Proponents argue that this shift is necessary to address Hawaii’s high cost of housing and prevent the workforce from leaving the state. However, critics are concerned that the change could reduce funding for construction of low-income housing, leaving those in need without affordable options.
The Hawaii Housing Finance and Development Corporation (HHFDC) is behind the proposed change, seeking to allocate funds for mixed-income rental projects that cater to working families who earn too much to qualify for low-income housing tax credits but cannot afford market-priced homes. Advocates stress the importance of providing more subsidized housing for moderate-income residents who are struggling to afford housing in the state’s expensive market.

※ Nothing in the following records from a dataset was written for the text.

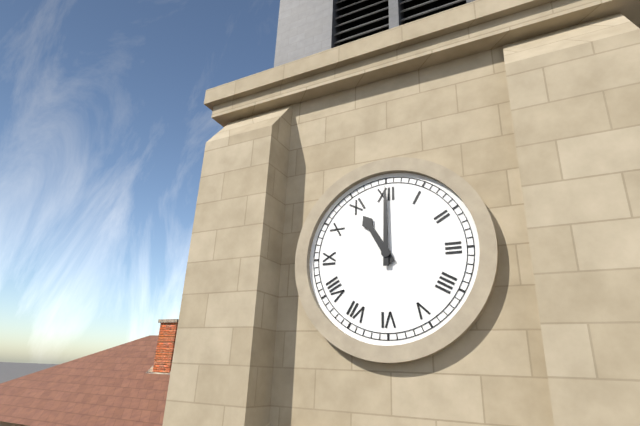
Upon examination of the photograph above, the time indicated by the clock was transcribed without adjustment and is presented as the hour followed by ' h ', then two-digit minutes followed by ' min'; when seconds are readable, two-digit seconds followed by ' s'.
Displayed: 11 h 00 min
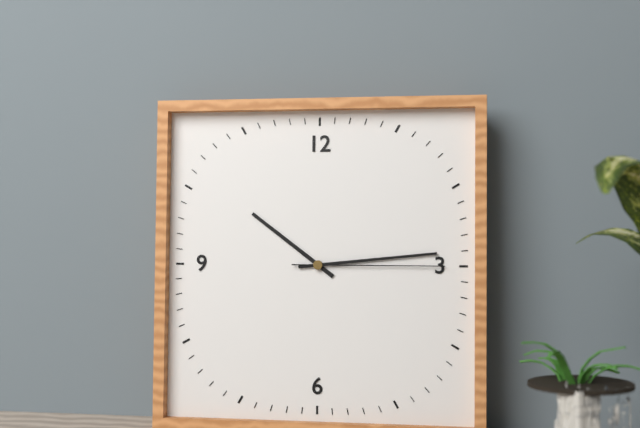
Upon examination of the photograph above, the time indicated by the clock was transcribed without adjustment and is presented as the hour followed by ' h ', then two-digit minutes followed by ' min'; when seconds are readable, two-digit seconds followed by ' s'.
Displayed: 10 h 14 min 15 s
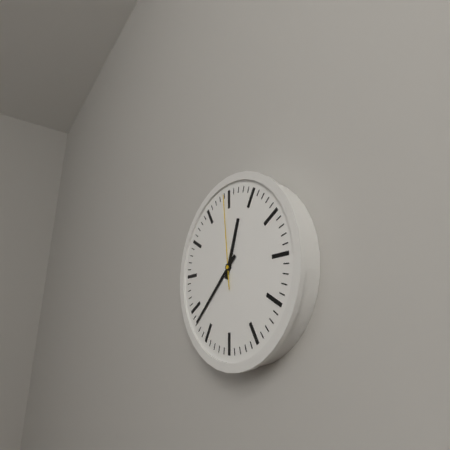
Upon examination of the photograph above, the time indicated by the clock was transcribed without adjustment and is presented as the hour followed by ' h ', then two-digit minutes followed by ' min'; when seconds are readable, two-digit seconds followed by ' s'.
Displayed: 12 h 38 min 59 s
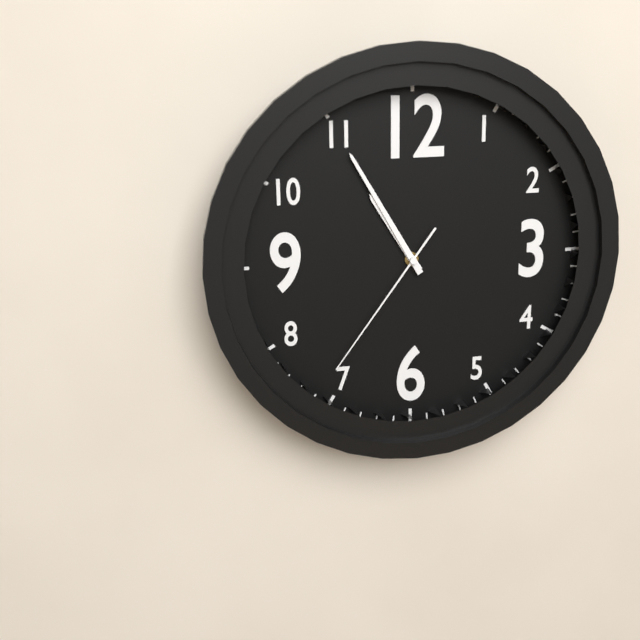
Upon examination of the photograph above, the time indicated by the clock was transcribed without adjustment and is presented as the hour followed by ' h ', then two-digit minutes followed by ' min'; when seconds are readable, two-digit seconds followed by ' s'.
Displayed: 10 h 55 min 36 s
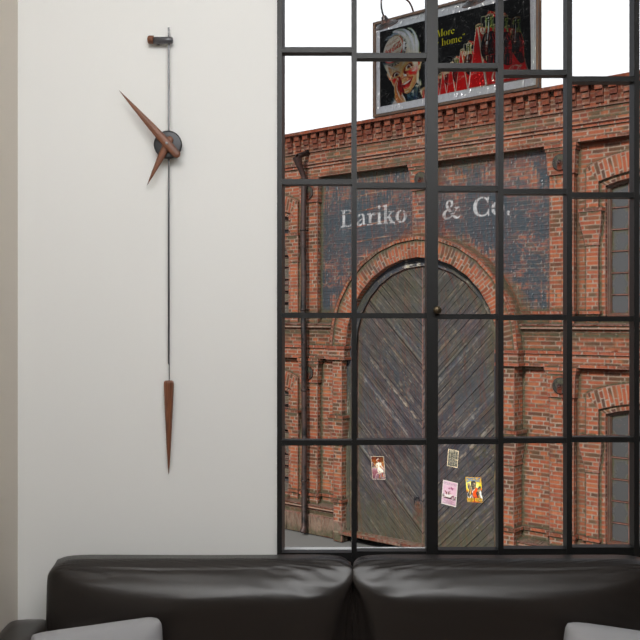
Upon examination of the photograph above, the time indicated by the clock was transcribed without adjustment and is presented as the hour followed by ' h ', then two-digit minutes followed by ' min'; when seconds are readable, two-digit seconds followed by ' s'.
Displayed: 6 h 53 min
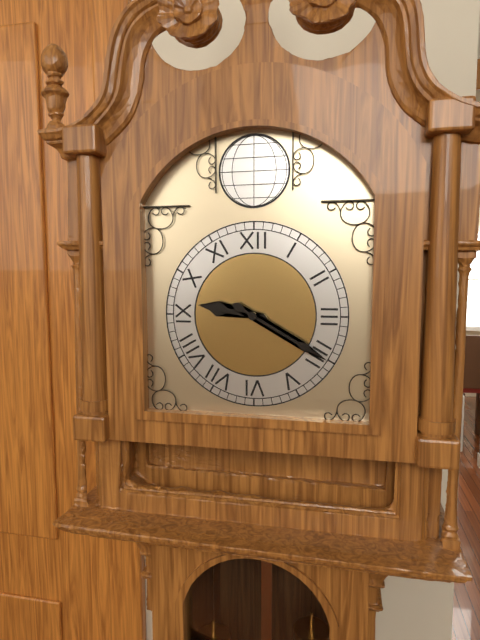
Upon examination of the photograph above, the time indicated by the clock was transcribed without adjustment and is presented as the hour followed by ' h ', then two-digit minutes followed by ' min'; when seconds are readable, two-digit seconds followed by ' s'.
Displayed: 9 h 20 min
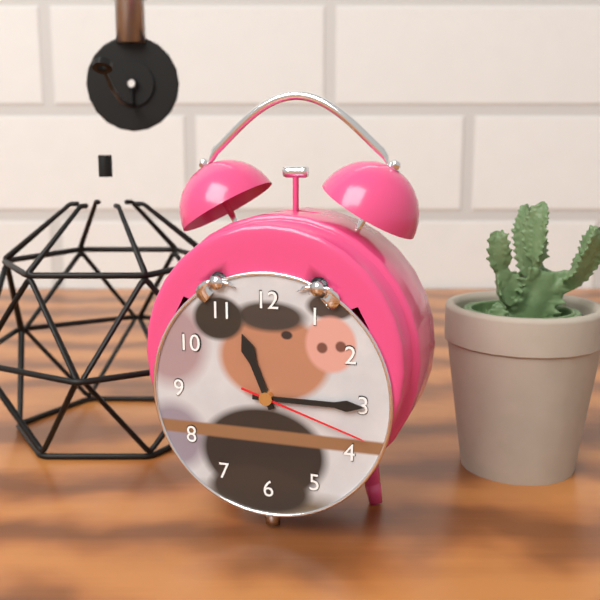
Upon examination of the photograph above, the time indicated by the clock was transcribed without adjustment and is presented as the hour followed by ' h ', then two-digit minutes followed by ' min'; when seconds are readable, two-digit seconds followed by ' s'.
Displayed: 11 h 15 min 18 s
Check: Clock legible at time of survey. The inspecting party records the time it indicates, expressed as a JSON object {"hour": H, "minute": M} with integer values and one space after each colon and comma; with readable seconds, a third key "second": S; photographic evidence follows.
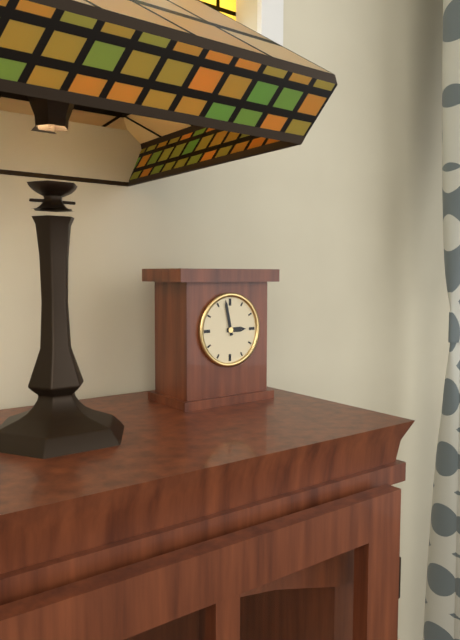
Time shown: {"hour": 2, "minute": 58}
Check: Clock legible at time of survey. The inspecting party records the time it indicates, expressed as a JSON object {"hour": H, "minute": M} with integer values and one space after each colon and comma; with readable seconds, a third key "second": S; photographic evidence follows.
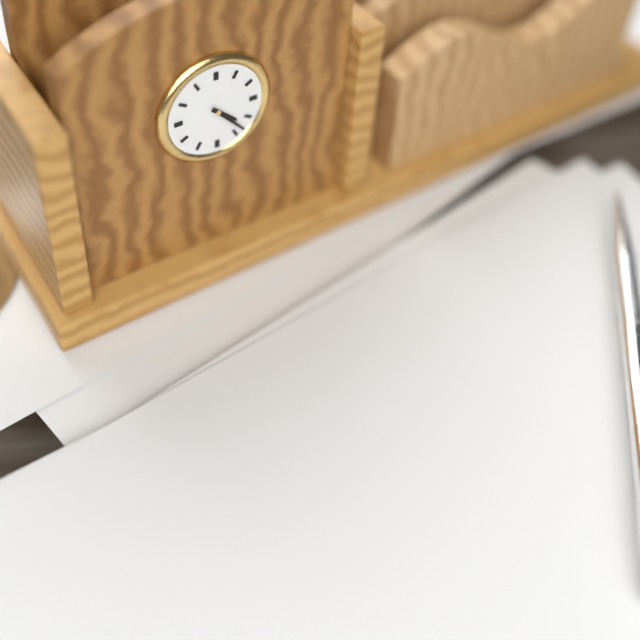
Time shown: {"hour": 4, "minute": 23}
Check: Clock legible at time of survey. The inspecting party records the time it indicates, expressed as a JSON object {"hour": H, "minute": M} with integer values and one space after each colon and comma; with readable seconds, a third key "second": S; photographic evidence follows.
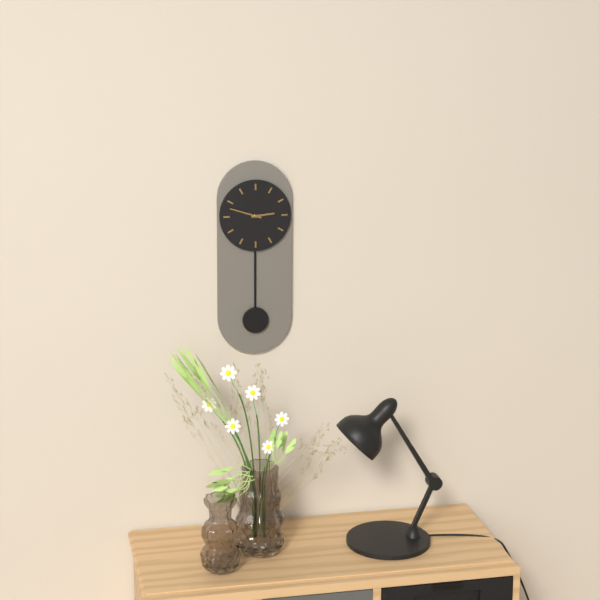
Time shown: {"hour": 2, "minute": 48}
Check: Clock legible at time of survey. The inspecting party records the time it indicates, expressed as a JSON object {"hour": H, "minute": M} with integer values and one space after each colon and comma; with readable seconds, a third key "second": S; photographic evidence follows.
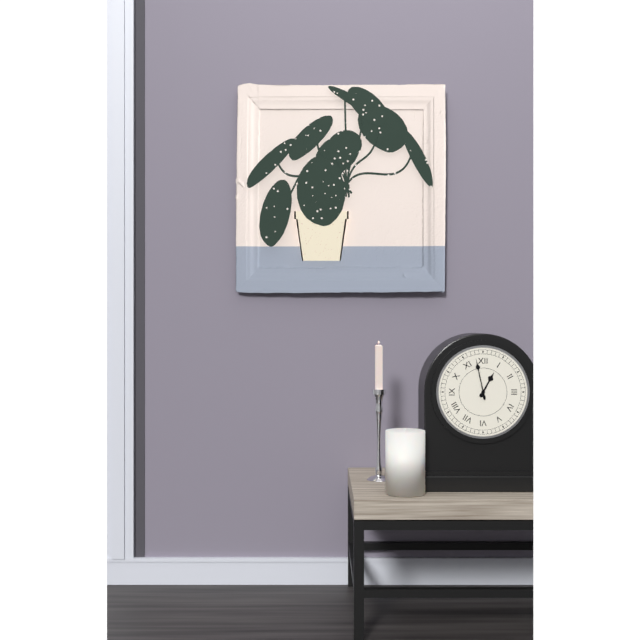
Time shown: {"hour": 12, "minute": 58}
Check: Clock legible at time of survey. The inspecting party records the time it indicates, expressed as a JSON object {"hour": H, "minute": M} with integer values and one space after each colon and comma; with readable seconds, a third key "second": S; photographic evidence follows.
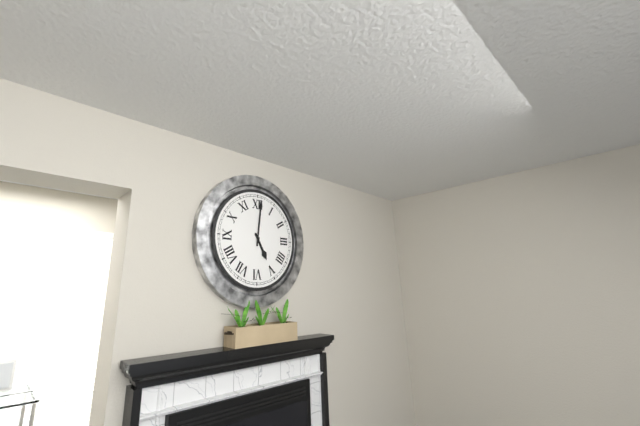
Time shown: {"hour": 5, "minute": 1}
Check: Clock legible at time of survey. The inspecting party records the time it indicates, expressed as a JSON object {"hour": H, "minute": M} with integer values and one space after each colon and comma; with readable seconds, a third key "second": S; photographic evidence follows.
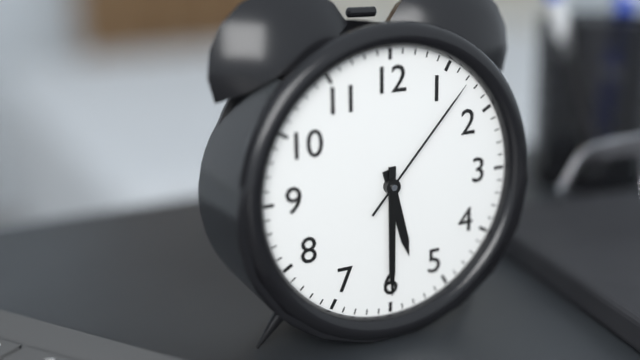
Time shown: {"hour": 5, "minute": 30, "second": 7}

With high demand for affordable housing projects, developers are seeking approximately $1.1 billion from the fund to help finance 28 projects comprising about 4,000 low-income rental units. The bill also includes provisions for a “mixed-income subaccount” to support Tier II projects, which cater to households earning between 60% and 140% of the median income.
As the House and Senate work to reconcile different versions of the bill, stakeholders are hoping for a resolution that balances the needs of low-income and moderate-income residents while addressing Hawaii’s affordable housing crisis. The outcome of this legislation will have significant implications for the future of housing in the state.